TASK DESCRIPTION
Nothing may be dropped or added when the entries below are copied.
=== DATA EXTRACT ===
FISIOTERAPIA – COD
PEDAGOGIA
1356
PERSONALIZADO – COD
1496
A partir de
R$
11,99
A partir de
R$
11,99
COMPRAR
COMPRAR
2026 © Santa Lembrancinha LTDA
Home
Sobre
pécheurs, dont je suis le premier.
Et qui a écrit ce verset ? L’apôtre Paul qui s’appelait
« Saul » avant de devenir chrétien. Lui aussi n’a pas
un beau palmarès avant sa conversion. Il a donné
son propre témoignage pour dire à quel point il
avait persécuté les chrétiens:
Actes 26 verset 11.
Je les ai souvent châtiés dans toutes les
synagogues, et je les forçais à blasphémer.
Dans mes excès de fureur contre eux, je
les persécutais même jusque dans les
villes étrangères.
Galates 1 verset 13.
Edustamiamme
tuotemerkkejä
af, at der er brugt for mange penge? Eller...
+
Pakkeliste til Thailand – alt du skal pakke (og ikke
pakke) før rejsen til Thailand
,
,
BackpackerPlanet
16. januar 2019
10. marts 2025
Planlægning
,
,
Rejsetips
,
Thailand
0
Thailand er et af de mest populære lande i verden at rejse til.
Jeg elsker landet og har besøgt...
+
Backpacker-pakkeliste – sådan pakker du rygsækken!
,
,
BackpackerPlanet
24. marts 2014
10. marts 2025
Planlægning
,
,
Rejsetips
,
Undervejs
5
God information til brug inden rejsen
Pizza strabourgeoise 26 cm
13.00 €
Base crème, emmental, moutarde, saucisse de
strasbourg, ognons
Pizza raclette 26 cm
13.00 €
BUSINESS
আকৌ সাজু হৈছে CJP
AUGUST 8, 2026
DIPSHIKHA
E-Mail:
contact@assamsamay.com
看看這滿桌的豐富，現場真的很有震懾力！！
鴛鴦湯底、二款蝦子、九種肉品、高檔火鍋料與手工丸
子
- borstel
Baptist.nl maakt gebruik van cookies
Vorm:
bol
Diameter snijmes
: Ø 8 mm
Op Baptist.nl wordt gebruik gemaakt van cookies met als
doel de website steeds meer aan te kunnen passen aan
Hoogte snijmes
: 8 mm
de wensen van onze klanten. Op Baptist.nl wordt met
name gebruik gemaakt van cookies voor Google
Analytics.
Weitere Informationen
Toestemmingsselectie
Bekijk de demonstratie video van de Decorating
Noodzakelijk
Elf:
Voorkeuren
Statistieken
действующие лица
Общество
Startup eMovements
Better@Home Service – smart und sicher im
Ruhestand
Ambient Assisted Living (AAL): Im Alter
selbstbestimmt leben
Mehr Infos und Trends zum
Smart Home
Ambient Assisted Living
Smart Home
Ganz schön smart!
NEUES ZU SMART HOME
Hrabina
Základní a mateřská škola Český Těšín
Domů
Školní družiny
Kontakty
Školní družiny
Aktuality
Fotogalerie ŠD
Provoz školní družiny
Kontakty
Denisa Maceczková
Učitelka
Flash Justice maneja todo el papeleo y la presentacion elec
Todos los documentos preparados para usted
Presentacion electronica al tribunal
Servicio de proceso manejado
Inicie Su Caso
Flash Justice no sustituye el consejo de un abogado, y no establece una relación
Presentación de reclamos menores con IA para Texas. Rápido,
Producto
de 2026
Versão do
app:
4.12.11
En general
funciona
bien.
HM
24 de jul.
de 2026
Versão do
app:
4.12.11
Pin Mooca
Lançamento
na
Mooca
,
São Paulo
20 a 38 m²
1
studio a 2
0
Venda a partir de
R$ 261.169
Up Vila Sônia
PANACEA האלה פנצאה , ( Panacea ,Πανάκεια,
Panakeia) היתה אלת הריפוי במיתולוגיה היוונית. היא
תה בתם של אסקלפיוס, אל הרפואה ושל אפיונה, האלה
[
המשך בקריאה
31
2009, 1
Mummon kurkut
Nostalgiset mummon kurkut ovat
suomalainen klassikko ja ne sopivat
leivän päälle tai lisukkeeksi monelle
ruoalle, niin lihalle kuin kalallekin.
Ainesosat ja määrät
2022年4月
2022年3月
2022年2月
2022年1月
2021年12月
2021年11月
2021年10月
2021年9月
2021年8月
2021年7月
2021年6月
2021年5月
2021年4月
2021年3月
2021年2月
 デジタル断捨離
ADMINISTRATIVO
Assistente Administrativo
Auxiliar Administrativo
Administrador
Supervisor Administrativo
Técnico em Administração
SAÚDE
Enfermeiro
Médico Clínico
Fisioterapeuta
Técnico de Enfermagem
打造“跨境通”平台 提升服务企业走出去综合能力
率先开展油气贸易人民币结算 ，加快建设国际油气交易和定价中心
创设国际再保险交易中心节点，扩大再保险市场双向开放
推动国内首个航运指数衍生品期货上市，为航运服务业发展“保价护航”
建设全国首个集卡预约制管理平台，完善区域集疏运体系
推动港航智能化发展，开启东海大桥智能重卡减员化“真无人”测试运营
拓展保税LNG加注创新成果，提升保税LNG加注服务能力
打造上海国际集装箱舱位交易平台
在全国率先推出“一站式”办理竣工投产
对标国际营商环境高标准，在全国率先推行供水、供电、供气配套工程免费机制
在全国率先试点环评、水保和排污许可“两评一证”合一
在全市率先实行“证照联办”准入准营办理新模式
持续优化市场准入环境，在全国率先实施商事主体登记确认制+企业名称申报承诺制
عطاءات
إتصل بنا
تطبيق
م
===
ANSWER SECTION
FISIOTERAPIA – COD
PEDAGOGIA
1356
PERSONALIZADO – COD
1496
A partir de
R$
11,99
A partir de
R$
11,99
COMPRAR
COMPRAR
2026 © Santa Lembrancinha LTDA
Home
Sobre
pécheurs, dont je suis le premier.
Et qui a écrit ce verset ? L’apôtre Paul qui s’appelait
« Saul » avant de devenir chrétien. Lui aussi n’a pas
un beau palmarès avant sa conversion. Il a donné
son propre témoignage pour dire à quel point il
avait persécuté les chrétiens:
Actes 26 verset 11.
Je les ai souvent châtiés dans toutes les
synagogues, et je les forçais à blasphémer.
Dans mes excès de fureur contre eux, je
les persécutais même jusque dans les
villes étrangères.
Galates 1 verset 13.
Edustamiamme
tuotemerkkejä
af, at der er brugt for mange penge? Eller...
+
Pakkeliste til Thailand – alt du skal pakke (og ikke
pakke) før rejsen til Thailand
,
,
BackpackerPlanet
16. januar 2019
10. marts 2025
Planlægning
,
,
Rejsetips
,
Thailand
0
Thailand er et af de mest populære lande i verden at rejse til.
Jeg elsker landet og har besøgt...
+
Backpacker-pakkeliste – sådan pakker du rygsækken!
,
,
BackpackerPlanet
24. marts 2014
10. marts 2025
Planlægning
,
,
Rejsetips
,
Undervejs
5
God information til brug inden rejsen
Pizza strabourgeoise 26 cm
13.00 €
Base crème, emmental, moutarde, saucisse de
strasbourg, ognons
Pizza raclette 26 cm
13.00 €
BUSINESS
আকৌ সাজু হৈছে CJP
AUGUST 8, 2026
DIPSHIKHA
E-Mail:
contact@assamsamay.com
看看這滿桌的豐富，現場真的很有震懾力！！
鴛鴦湯底、二款蝦子、九種肉品、高檔火鍋料與手工丸
子
- borstel
Baptist.nl maakt gebruik van cookies
Vorm:
bol
Diameter snijmes
: Ø 8 mm
Op Baptist.nl wordt gebruik gemaakt van cookies met als
doel de website steeds meer aan te kunnen passen aan
Hoogte snijmes
: 8 mm
de wensen van onze klanten. Op Baptist.nl wordt met
name gebruik gemaakt van cookies voor Google
Analytics.
Weitere Informationen
Toestemmingsselectie
Bekijk de demonstratie video van de Decorating
Noodzakelijk
Elf:
Voorkeuren
Statistieken
действующие лица
Общество
Startup eMovements
Better@Home Service – smart und sicher im
Ruhestand
Ambient Assisted Living (AAL): Im Alter
selbstbestimmt leben
Mehr Infos und Trends zum
Smart Home
Ambient Assisted Living
Smart Home
Ganz schön smart!
NEUES ZU SMART HOME
Hrabina
Základní a mateřská škola Český Těšín
Domů
Školní družiny
Kontakty
Školní družiny
Aktuality
Fotogalerie ŠD
Provoz školní družiny
Kontakty
Denisa Maceczková
Učitelka
Flash Justice maneja todo el papeleo y la presentacion elec
Todos los documentos preparados para usted
Presentacion electronica al tribunal
Servicio de proceso manejado
Inicie Su Caso
Flash Justice no sustituye el consejo de un abogado, y no establece una relación
Presentación de reclamos menores con IA para Texas. Rápido,
Producto
de 2026
Versão do
app:
4.12.11
En general
funciona
bien.
HM
24 de jul.
de 2026
Versão do
app:
4.12.11
Pin Mooca
Lançamento
na
Mooca
,
São Paulo
20 a 38 m²
1
studio a 2
0
Venda a partir de
R$ 261.169
Up Vila Sônia
PANACEA האלה פנצאה , ( Panacea ,Πανάκεια,
Panakeia) היתה אלת הריפוי במיתולוגיה היוונית. היא
תה בתם של אסקלפיוס, אל הרפואה ושל אפיונה, האלה
[
המשך בקריאה
31
2009, 1
Mummon kurkut
Nostalgiset mummon kurkut ovat
suomalainen klassikko ja ne sopivat
leivän päälle tai lisukkeeksi monelle
ruoalle, niin lihalle kuin kalallekin.
Ainesosat ja määrät
2022年4月
2022年3月
2022年2月
2022年1月
2021年12月
2021年11月
2021年10月
2021年9月
2021年8月
2021年7月
2021年6月
2021年5月
2021年4月
2021年3月
2021年2月
 デジタル断捨離
ADMINISTRATIVO
Assistente Administrativo
Auxiliar Administrativo
Administrador
Supervisor Administrativo
Técnico em Administração
SAÚDE
Enfermeiro
Médico Clínico
Fisioterapeuta
Técnico de Enfermagem
打造“跨境通”平台 提升服务企业走出去综合能力
率先开展油气贸易人民币结算 ，加快建设国际油气交易和定价中心
创设国际再保险交易中心节点，扩大再保险市场双向开放
推动国内首个航运指数衍生品期货上市，为航运服务业发展“保价护航”
建设全国首个集卡预约制管理平台，完善区域集疏运体系
推动港航智能化发展，开启东海大桥智能重卡减员化“真无人”测试运营
拓展保税LNG加注创新成果，提升保税LNG加注服务能力
打造上海国际集装箱舱位交易平台
在全国率先推出“一站式”办理竣工投产
对标国际营商环境高标准，在全国率先推行供水、供电、供气配套工程免费机制
在全国率先试点环评、水保和排污许可“两评一证”合一
在全市率先实行“证照联办”准入准营办理新模式
持续优化市场准入环境，在全国率先实施商事主体登记确认制+企业名称申报承诺制
عطاءات
إتصل بنا
تطبيق
م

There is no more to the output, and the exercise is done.